Setup a DNS server and add it to Tailscale MagicDNS (Pihole, Adguard, Technitium). Add A records for your externally hosted domains (Split-DNS) to a LAN address. You might already be doing this at home to fix Hairpin NAT or bypass your router. But it’s esp useful for Tailscale, because if your domain is blocked, your client won’t know, since it resolves it to a Tailscale/Local IP and traffic towards your LAN are routed through Tailscale, no exit node needed. While you may argue exit node on public Wi-Fi is necessary for privacy, but having slow (rural internet) or DERP relay will affect internet browsing.
If you don’t use DNS, just IP. You can disable Tailscale DNS. settings > DNS settings. Now you’ll use DNS server of your Wi-Fi. Terrible for privacy but helps you blend in more. One telltale sign of VPN is that DNS queries completely disappear. I am also exploring using DNS poisoning as a mechanism for automated split-tunneling rule.
Tailscale may bug you about network require captive portal, you can safely ignore as long as your ping works and you don’t need to re-login.
The last tip is I encourage you to explore AI, especially when the adversaries may be adamant or against AI (not always true, but r/selfhosted seems to dislike AI/vibecoding).
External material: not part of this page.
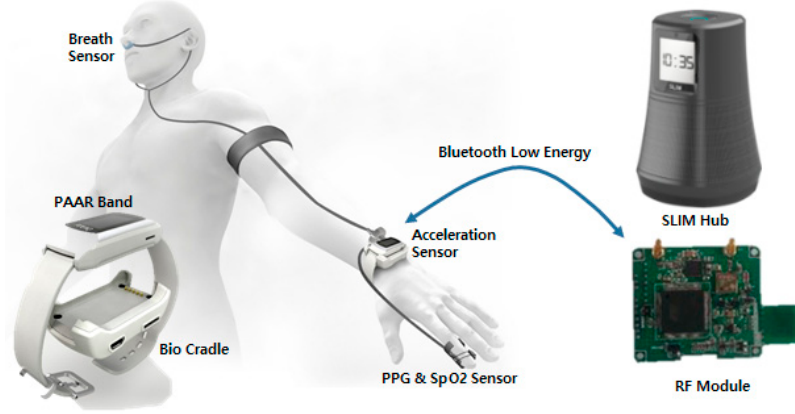
Figure 5. Multi-bio-signal measuring device and RF module of SLIM hub.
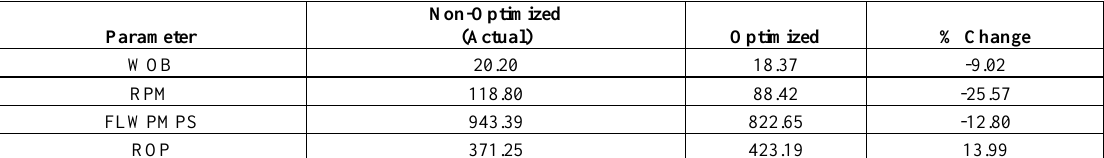
Table 6. Percentage decrease in operational parameters to achieve increased ROP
AI is extremely fast at processing, summarizing information. You can ask AI to generate one-shot CloudInit to deploy VPN server, run copy-pastable Python/Bash tester scripts you can run on your phone (Termux/iSH), or even dump entire public documentation of firewall configuration to figure out how it works. Overall, utilize AI to your advantage and move faster than the adversary, build a strong defense before they think about bullying you.